Em 2026, ano muito especial para o FRRRKguys, iniciarei o meu doutoramento e já tenho uma agenda de atividades que vão exigir bastante de mim. Dito isso, é provável que eu esteja produzindo menos aqui e construindo em um tempo outro, o que não quero e não deve ser interpretado como um fim, hiato ou qualquer coisa que o valha. Se digo que vejo ainda sentido em manter o FRRRKguys ativo, meu tempo e dedicação precisa ser salva pra ele também. Aqui estarei.

O meu cansaço mencionado acima, tem sido transformado em energia para enfrentamentos. Não sei explicar sobre essa metamorfose, mas está em fluxo contínuo. Enquanto ativista e professora, tudo o que tem me atravessado e que me levou para um lugar de desistência, tem sido ressignificado para um local de permanência, de (de)formação e fortalecimento para mim individualmente, para o FRRRKguys e para a comunidade freak.

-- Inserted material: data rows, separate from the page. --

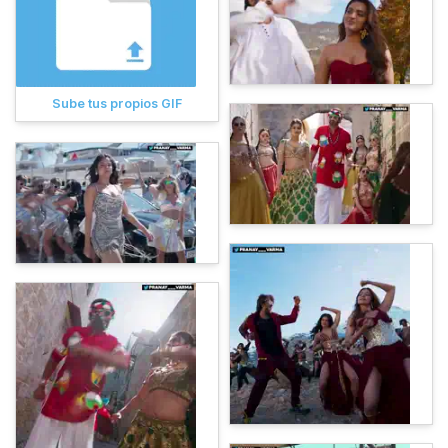
Sube tus propios GIF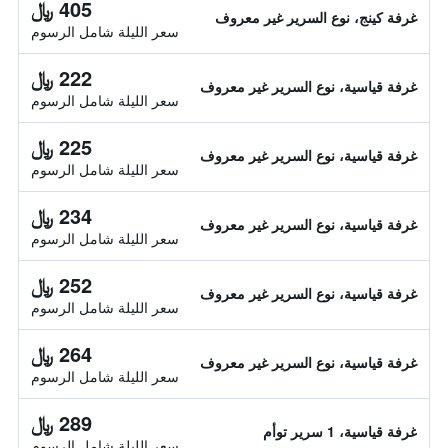
405 ﷼
غرفة كينج، نوع السرير غير معروف
سعر الليلة شامل الرسوم
222 ﷼
غرفة قياسية، نوع السرير غير معروف
سعر الليلة شامل الرسوم
225 ﷼
غرفة قياسية، نوع السرير غير معروف
سعر الليلة شامل الرسوم
234 ﷼
غرفة قياسية، نوع السرير غير معروف
سعر الليلة شامل الرسوم
252 ﷼
غرفة قياسية، نوع السرير غير معروف
سعر الليلة شامل الرسوم
264 ﷼
غرفة قياسية، نوع السرير غير معروف
سعر الليلة شامل الرسوم
289 ﷼
غرفة قياسية، 1 سرير توأم
سعر الليلة شامل الرسوم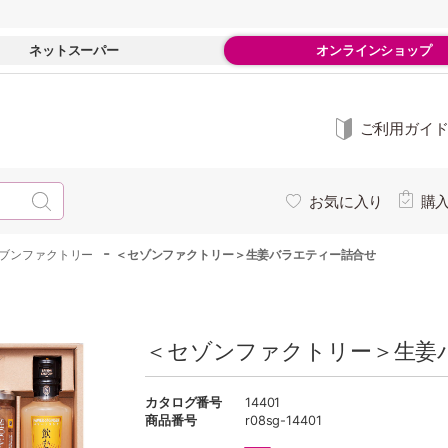
ネットスーパー
オンラインショップ
ご利用ガイ
お気に入り
購
-
ブンファクトリー
＜セゾンファクトリー＞生姜バラエティー詰合せ
＜セゾンファクトリー＞生姜バ
カタログ番号
14401
商品番号
r08sg-14401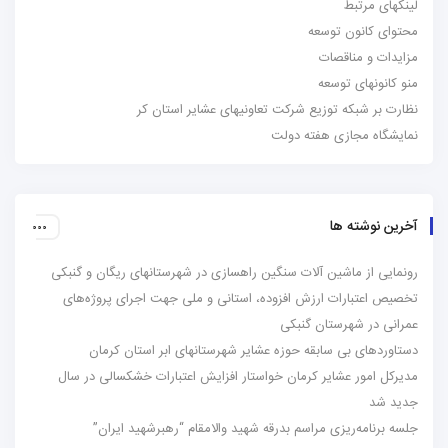
لینکهای مرتبط
محتوای کانون توسعه
مزایدات و مناقصات
منو کانونهای توسعه
نظارت بر شبکه توزیع شرکت تعاونیهای عشایر استان کر
نمایشگاه مجازی هفته دولت
آخرین نوشته ها
رونمایی از ماشین آلات سنگین راهسازی در شهرستانهای ریگان و گنبکی
تخصیص اعتبارات ارزش افزوده، استانی و ملی جهت اجرای پروژه‌های
عمرانی در شهرستان گنبکی
دستاوردهای بی سابقه حوزه عشایر شهرستانهای ابر استان کرمان
مدیرکل امور عشایر کرمان خواستار افزایش اعتبارات خشکسالی در سال
جدید شد
جلسه برنامه‌ریزی مراسم بدرقه شهید والامقام “رهبرشهید ایران”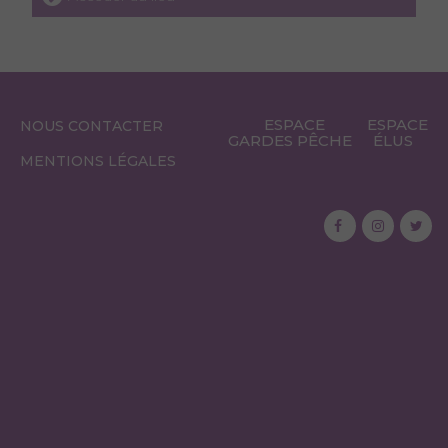
ESPACE
ESPACE
NOUS CONTACTER
GARDES PÊCHE
ÉLUS
MENTIONS LÉGALES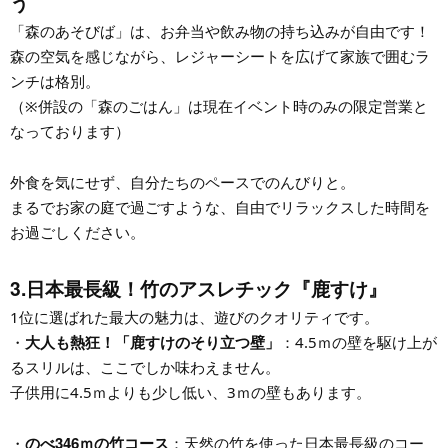
う
「森のあそびば」は、お弁当や飲み物の持ち込みが自由です！
森の空気を感じながら、レジャーシートを広げて家族で囲むラ
ンチは格別。
（※併設の「森のごはん」は現在イベント時のみの限定営業と
なっております）
外食を気にせず、自分たちのペースでのんびりと。
まるでお家の庭で過ごすような、自由でリラックスした時間を
お過ごしください。
3.日本最長級！竹のアスレチック『鹿すけ』
1位に選ばれた最大の魅力は、遊びのクオリティです。
大人も熱狂！「鹿すけのそり立つ壁」
・
：4.5ｍの壁を駆け上が
るスリルは、ここでしか味わえません。
子供用に4.5ｍよりも少し低い、3ｍの壁もあります。
のべ346ｍの竹コース
・
：天然の竹を使った日本最長級のコー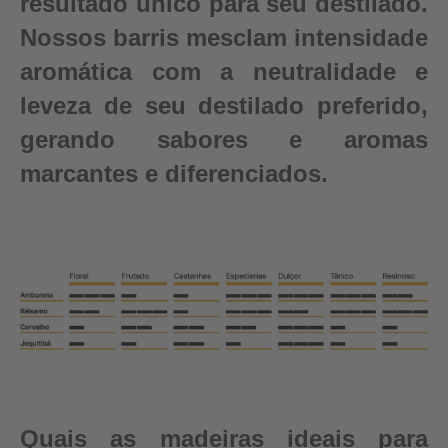
resultado único para seu destilado.
Nossos barris mesclam intensidade
aromática com a neutralidade e
leveza de seu destilado preferido,
gerando sabores e aromas
marcantes e diferenciados.
Quais as madeiras ideais para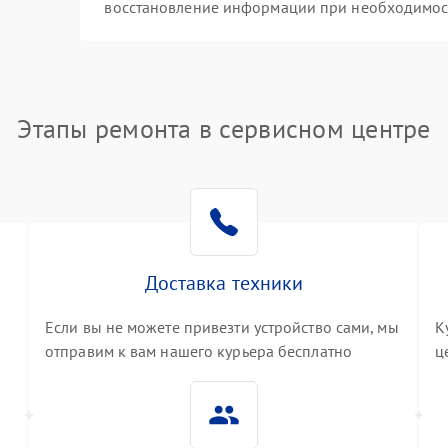
восстановление информации при необходимос
Этапы ремонта в сервисном центре
Доставка техники
Если вы не можете привезти устройство сами, мы
К
отправим к вам нашего курьера бесплатно
ц
3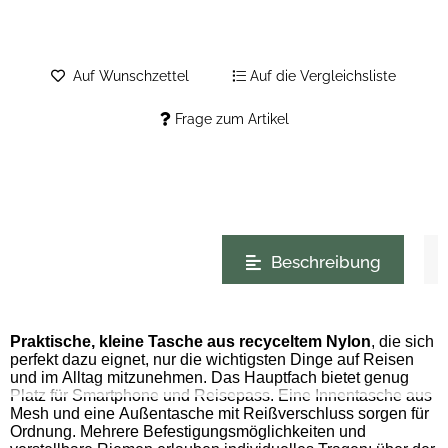
Auf Wunschzettel
Auf die Vergleichsliste
Frage zum Artikel
weitere Registerkarten anzeigen
Beschreibung
Praktische, kleine Tasche aus recyceltem Nylon
, die sich
perfekt dazu eignet, nur die wichtigsten Dinge auf Reisen
und im Alltag mitzunehmen. Das Hauptfach bietet genug
Platz für Smartphone und Reisepass. Eine Innentasche aus
Mesh und eine Außentasche mit Reißverschluss sorgen für
Ordnung. Mehrere Befestigungsmöglichkeiten und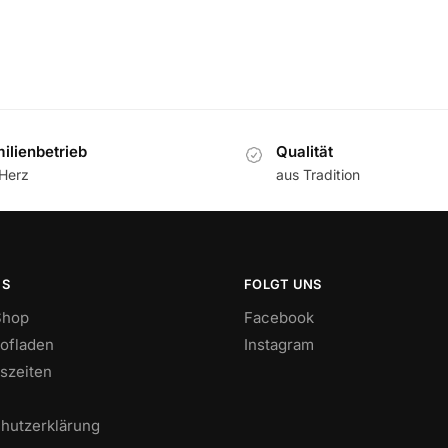
ilienbetrieb
Qualität
 Herz
aus Tradition
NS
FOLGT UNS
Shop
Facebook
ofladen
Instagram
szeiten
hutzerklärung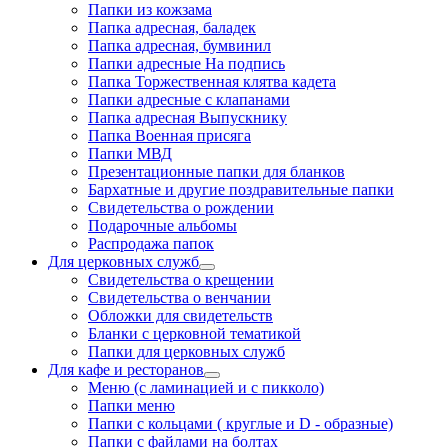
Папки из кожзама
Папка адресная, баладек
Папка адресная, бумвинил
Папки адресные На подпись
Папка Торжественная клятва кадета
Папки адресные с клапанами
Папка адресная Выпускнику
Папка Военная присяга
Папки МВД
Презентационные папки для бланков
Бархатные и другие поздравительные папки
Свидетельства о рождении
Подарочные альбомы
Распродажа папок
Для церковных служб
Свидетельства о крещении
Свидетельства о венчании
Обложки для свидетельств
Бланки с церковной тематикой
Папки для церковных служб
Для кафе и ресторанов
Меню (с ламинацией и с пикколо)
Папки меню
Папки с кольцами ( круглые и D - образные)
Папки с файлами на болтах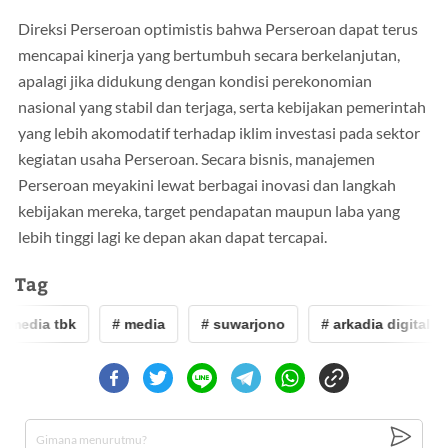
Direksi Perseroan optimistis bahwa Perseroan dapat terus
mencapai kinerja yang bertumbuh secara berkelanjutan,
apalagi jika didukung dengan kondisi perekonomian
nasional yang stabil dan terjaga, serta kebijakan pemerintah
yang lebih akomodatif terhadap iklim investasi pada sektor
kegiatan usaha Perseroan. Secara bisnis, manajemen
Perseroan meyakini lewat berbagai inovasi dan langkah
kebijakan mereka, target pendapatan maupun laba yang
lebih tinggi lagi ke depan akan dapat tercapai.
Tag
 media tbk
# media
# suwarjono
# arkadia digital med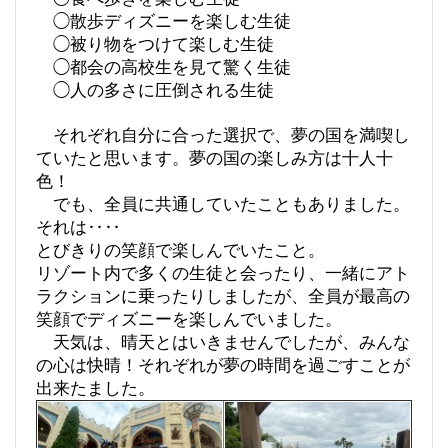
◯散歩ディズニーを楽しむ生徒
◯被り物をつけて楽しむ生徒
◯都会の高校生を見て驚く生徒
◯人の多さに圧倒される生徒
それぞれ自分に合った選択で、夢の国を満喫し
ていたと思います。夢の国の楽しみ方は十人十
色！
でも、全員に共通していたこともありました。
それは‥‥
とびきりの笑顔で楽しんでいたこと。
リゾート内で多くの生徒と会ったり、一緒にアト
ラクションに乗ったりしましたが、全員が最高の
笑顔でディズニーを楽しんでいました。
天気は、晴天とはいきませんでしたが、みんな
の心は快晴！それぞれが夢の時間を過ごすことが
出来たました。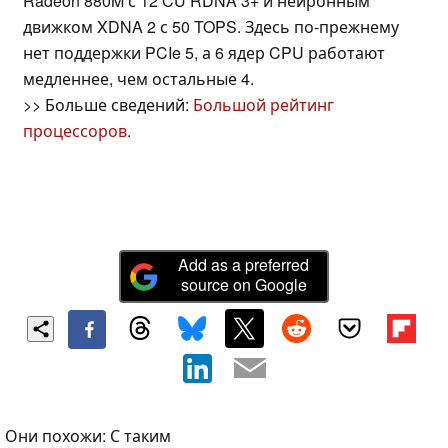
Radeon 880M с 12 CU RDNA 3+ и нейронным
движком XDNA 2 с 50 TOPS. Здесь по-прежнему
нет поддержки PCIe 5, а 6 ядер CPU работают
медленнее, чем остальные 4.
>> Больше сведений:
Большой рейтинг
процессоров
.
Add as a preferred
source on Google
Они похожи: С таким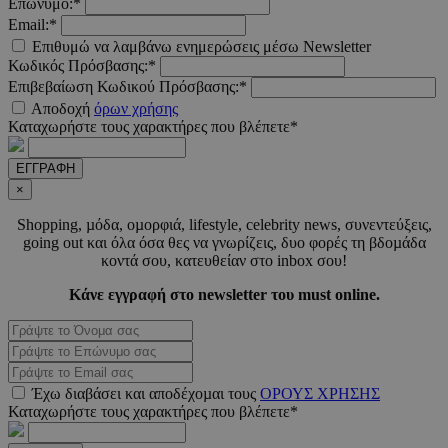
PHPSESSID
συνεδ
PHP.net
Επώνυμο:*
www.must.com.cy
Email:*
Επιθυμώ να λαμβάνω ενημερώσεις μέσω Newsletter
Κωδικός Πρόσβασης:*
Επιβεβαίωση Κωδικού Πρόσβασης:*
Αποδοχή
όρων χρήσης
Καταχωρήστε τους χαρακτήρες που βλέπετε*
ΕΓΓΡΑΦΗ
×
Shopping, µόδα, οµορφιά, lifestyle, celebrity news, συνεντεύξεις,
PHPSESSID
συνεδ
PHP.net
m.must.com.cy
going out και όλα όσα θες να γνωρίζεις, δυο φορές τη βδοµάδα
κοντά σου, κατευθείαν στο inbox σου!
Κάνε εγγραφή στο newsletter του must online.
Έχω διαβάσει και αποδέχοµαι τους
ΟΡΟΥΣ ΧΡΗΣΗΣ
Καταχωρήστε τους χαρακτήρες που βλέπετε*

Entendo que faço/fazemos parte da comunidade da modificação corporal, mas o nosso interesse e energia vital deve ser projetado – cada vez mais – para o fortalecimento da construção da comunidade freak. Demoramos quase vinte anos para chegar até ela, e é nela que pretendemos encerrar a nossa trajetória quando for chegada a hora. Até lá, temos muito trabalho pela frente.

Se você chegou até aqui e superou a lógica estúpida de textos curtos e temporalidade tiktok, te agradeço muito. Te agradeço pelo interesse no que temos a dizer e tempo para nos acompanhar.

Por enquanto seguiremos aqui.
Espero que nos encontremos em 2026 em textos, em abraços e nos pensamentos.

Fiquemos com vida!
Recusando a assimilação, a captura e a normatividade compulsória.